What you need to do: Write out each line of the material below as a separate string in a JSON list, omitting blank lines and leaving the pictures out.

┌─ Data for review

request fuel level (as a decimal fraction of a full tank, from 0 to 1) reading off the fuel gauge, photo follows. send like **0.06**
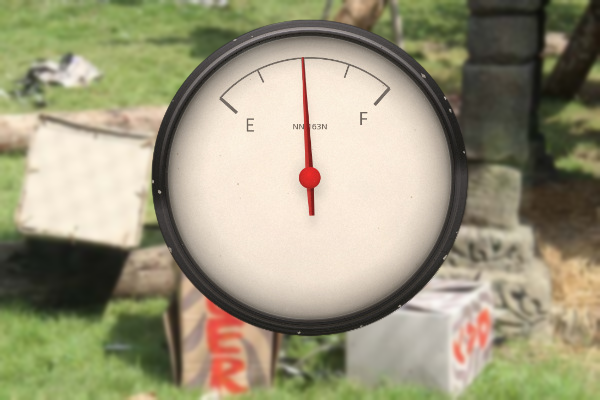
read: **0.5**
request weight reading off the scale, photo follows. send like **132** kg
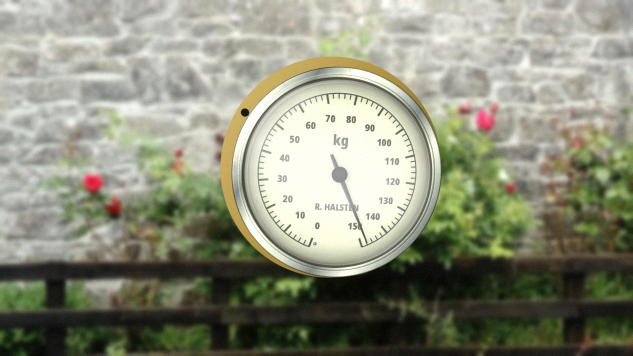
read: **148** kg
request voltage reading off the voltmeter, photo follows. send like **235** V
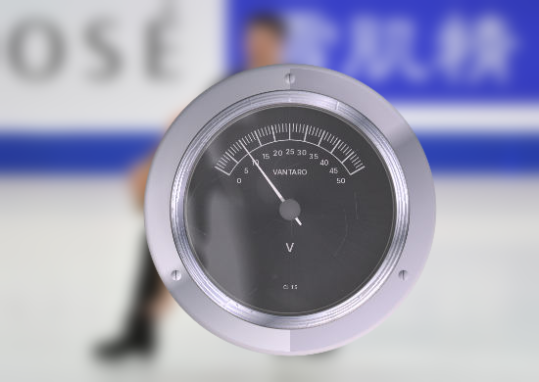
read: **10** V
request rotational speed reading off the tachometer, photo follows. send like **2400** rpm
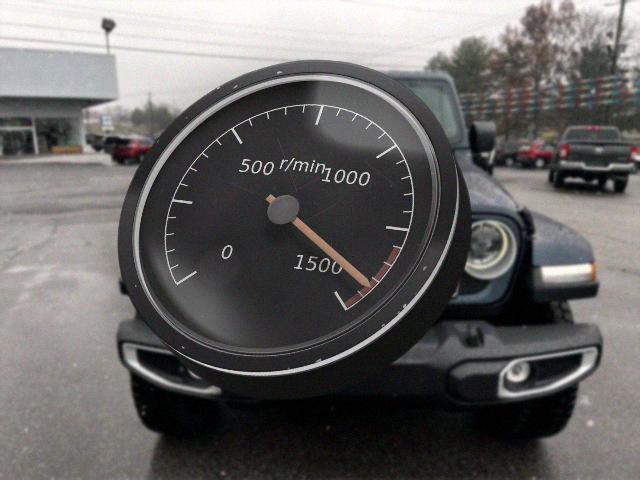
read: **1425** rpm
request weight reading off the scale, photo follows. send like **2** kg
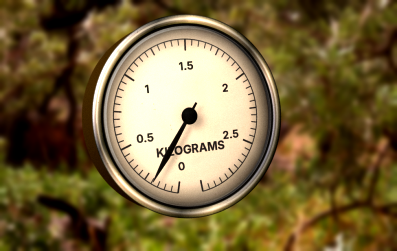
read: **0.2** kg
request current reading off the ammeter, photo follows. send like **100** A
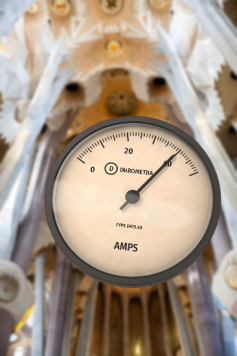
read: **40** A
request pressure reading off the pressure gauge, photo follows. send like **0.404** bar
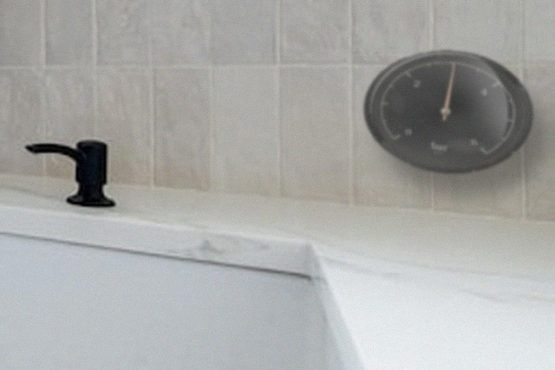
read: **3** bar
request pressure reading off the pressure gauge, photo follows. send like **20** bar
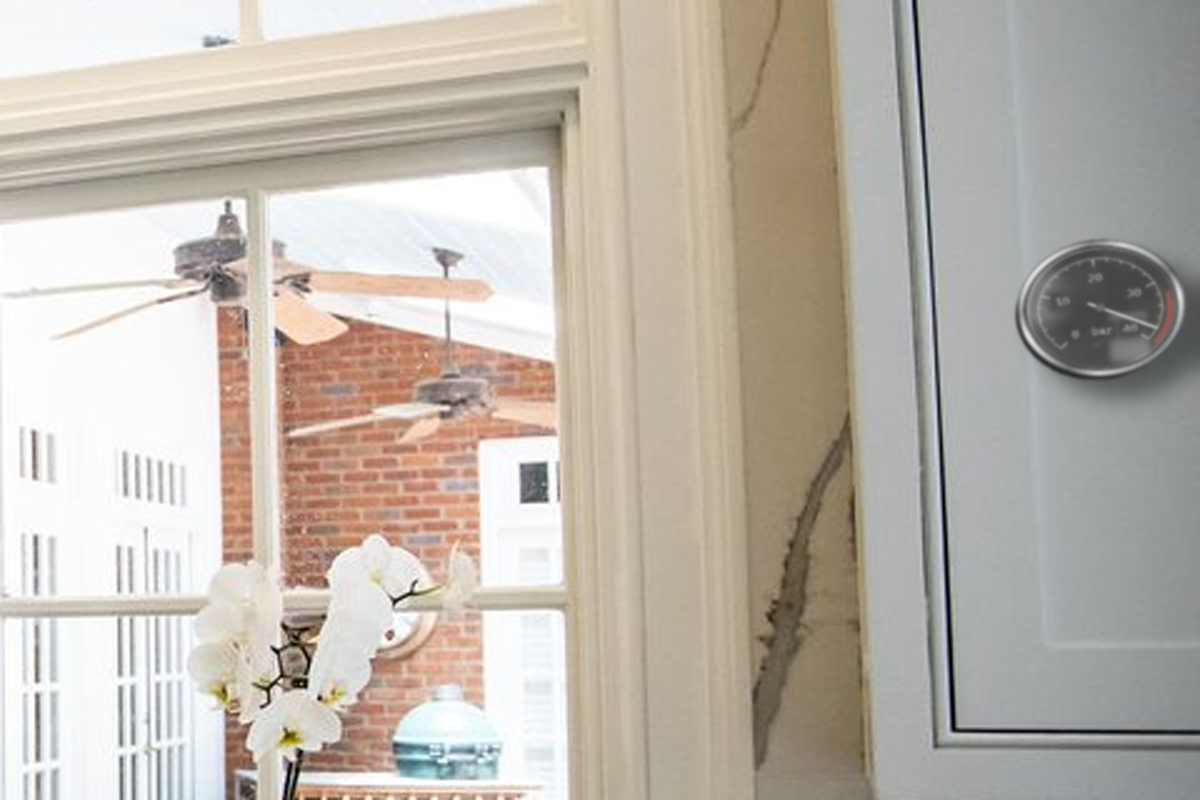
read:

└─

Answer to the problem:
[
  "request fuel level (as a decimal fraction of a full tank, from 0 to 1) reading off the fuel gauge, photo follows. send like **0.06**",
  "read: **0.5**",
  "request weight reading off the scale, photo follows. send like **132** kg",
  "read: **148** kg",
  "request voltage reading off the voltmeter, photo follows. send like **235** V",
  "read: **10** V",
  "request rotational speed reading off the tachometer, photo follows. send like **2400** rpm",
  "read: **1425** rpm",
  "request weight reading off the scale, photo follows. send like **2** kg",
  "read: **0.2** kg",
  "request current reading off the ammeter, photo follows. send like **100** A",
  "read: **40** A",
  "request pressure reading off the pressure gauge, photo follows. send like **0.404** bar",
  "read: **3** bar",
  "request pressure reading off the pressure gauge, photo follows. send like **20** bar",
  "read:"
]